---------- Data ----------
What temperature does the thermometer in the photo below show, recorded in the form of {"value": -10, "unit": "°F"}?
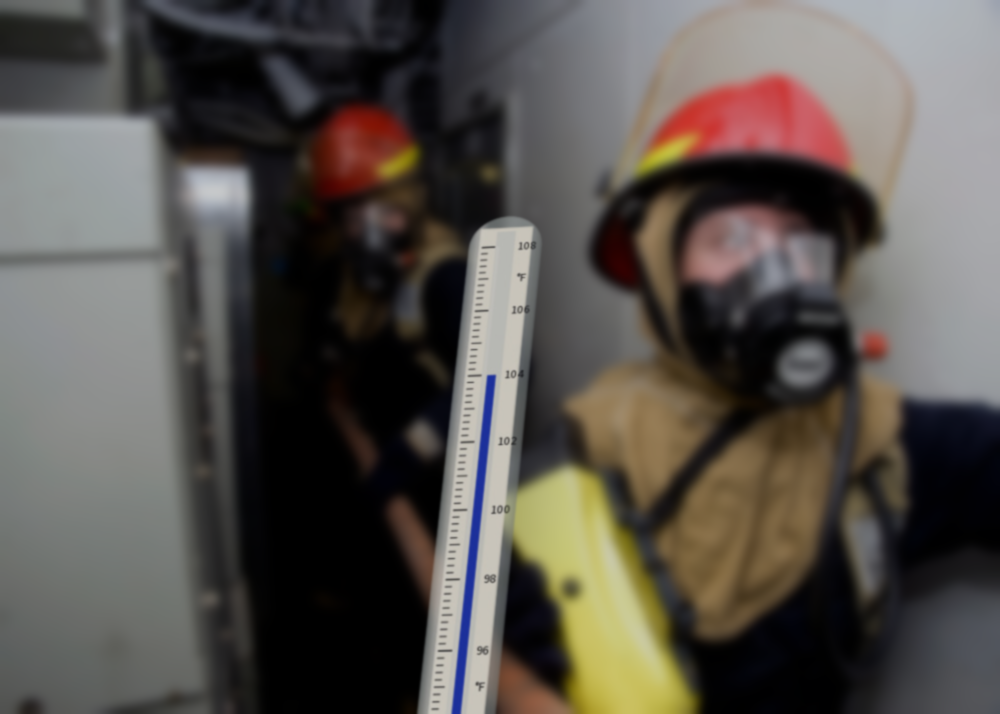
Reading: {"value": 104, "unit": "°F"}
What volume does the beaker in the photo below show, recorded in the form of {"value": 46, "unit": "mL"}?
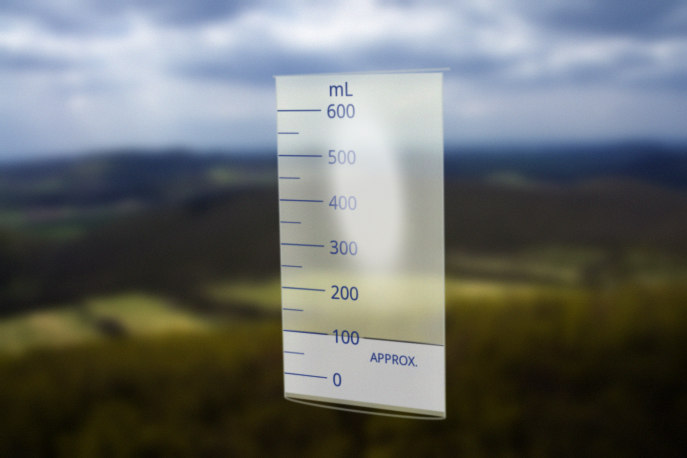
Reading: {"value": 100, "unit": "mL"}
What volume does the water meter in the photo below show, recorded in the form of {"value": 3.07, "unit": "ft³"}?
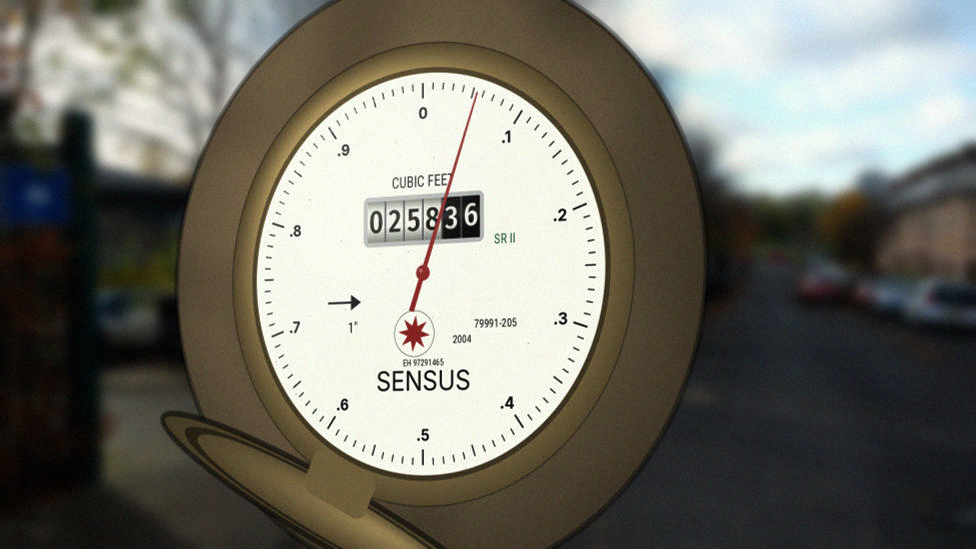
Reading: {"value": 25836.05, "unit": "ft³"}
----------
- Directive: Update the items above by changing each "recorded in the form of" to "formatted as", keeping everything else the same. Omit the pictures.

- Result of the exercise:
What temperature does the thermometer in the photo below show, formatted as {"value": -10, "unit": "°F"}?
Reading: {"value": 104, "unit": "°F"}
What volume does the beaker in the photo below show, formatted as {"value": 46, "unit": "mL"}?
Reading: {"value": 100, "unit": "mL"}
What volume does the water meter in the photo below show, formatted as {"value": 3.07, "unit": "ft³"}?
Reading: {"value": 25836.05, "unit": "ft³"}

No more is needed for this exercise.